El histórico líder de Patricio Rey y sus Redonditos de Ricota falleció a los 77 años. Su obra transformó para siempre la historia del rock nacional y movilizó a millones de seguidores en todo el país.

La cultura argentina atraviesa una jornada de profundo dolor tras confirmarse la muerte de Carlos Alberto «Indio» Solari, una de las figuras más influyentes y convocantes de la historia del rock nacional. El músico falleció este viernes a los 77 años en su vivienda de Parque Leloir, donde residía desde hacía varios años.

La noticia provocó una inmediata conmoción entre artistas, músicos, dirigentes y miles de fanáticos que comenzaron a expresarse en redes sociales y a organizar homenajes espontáneos en distintas ciudades del país.

El nacimiento de una leyenda

La historia del Indio Solari quedó para siempre ligada a Patricio Rey y sus Redonditos de Ricota, la banda que fundó en la década de 1970 junto a Skay Beilinson y que se convertiría en uno de los fenómenos culturales más importantes de la Argentina.

Con discos que marcaron a varias generaciones y una identidad artística construida al margen de los grandes circuitos comerciales, Los Redondos desarrollaron una relación única con su público, generando una convocatoria multitudinaria que trascendió el ámbito musical.

Álbumes emblemáticos como OktubreUn baión para el ojo idiotaLuzbelito y ¡Bang! ¡Bang!… Estás liquidado forman parte del patrimonio cultural del rock argentino.

Una exitosa etapa solista

Tras la separación de Los Redondos en 2001, Solari inició una nueva etapa acompañado por Los Fundamentalistas del Aire Acondicionado.

Lejos de disminuir su convocatoria, logró reunir multitudes históricas en distintos puntos del país y consolidó una carrera solista que mantuvo intacta la fidelidad de sus seguidores.

Durante esos años publicó varios trabajos discográficos y continuó desarrollando una propuesta artística que combinó música, literatura y producciones audiovisuales.

La lucha contra el Parkinson

En 2016, durante un recital, el propio Solari confirmó públicamente que padecía Parkinson, enfermedad neurodegenerativa con la que convivió durante la última década.
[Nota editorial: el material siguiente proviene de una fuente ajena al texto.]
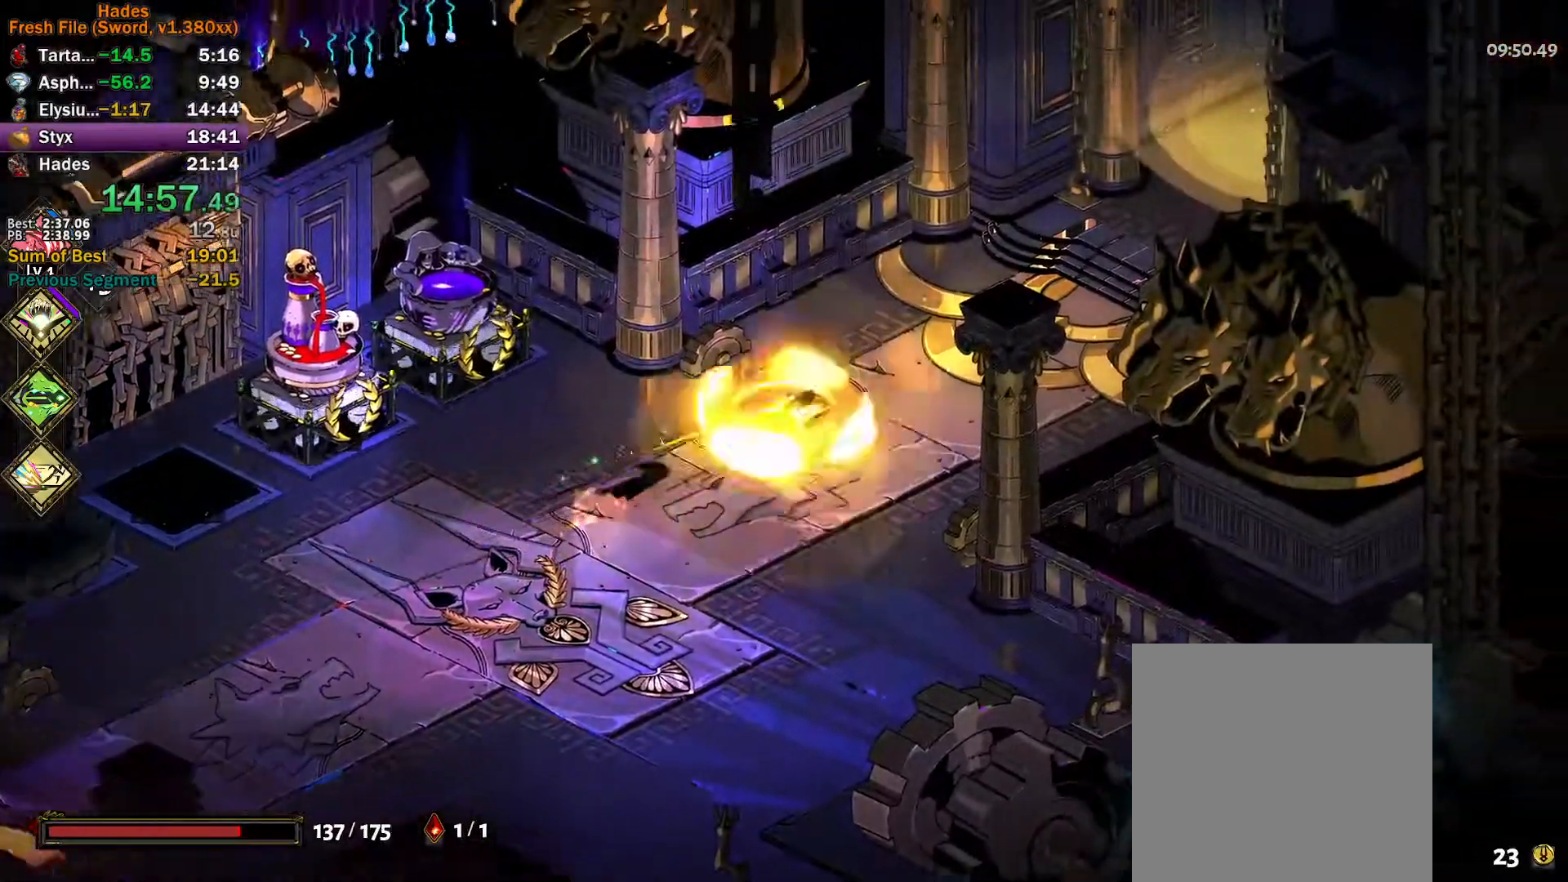
{"buttons": [], "left_stick": "up-right", "events": [[83, "A", "down"], [150, "A", "up"], [383, "A", "down"], [450, "A", "up"]]}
El avance de la patología lo llevó a reducir progresivamente sus apariciones públicas y finalmente a retirarse de los escenarios. Sin embargo, nunca abandonó la actividad artística y continuó trabajando en nuevos proyectos musicales y culturales.

Un fenómeno popular irrepetible

Más allá de su trayectoria musical, el Indio Solari se transformó en un fenómeno social y cultural difícil de comparar dentro de la historia argentina.

Sus recitales movilizaron a cientos de miles de personas y dieron origen a una comunidad de seguidores que encontró en sus canciones una forma de identidad colectiva.

La noticia de su muerte generó homenajes en distintos puntos del país, mientras familiares y allegados avanzan en la organización de una despedida pública que permita a sus admiradores brindarle el último adiós.

Con su partida se cierra una etapa fundamental de la música argentina, aunque su legado artístico, sus letras y su influencia cultural continuarán vigentes en futuras generaciones.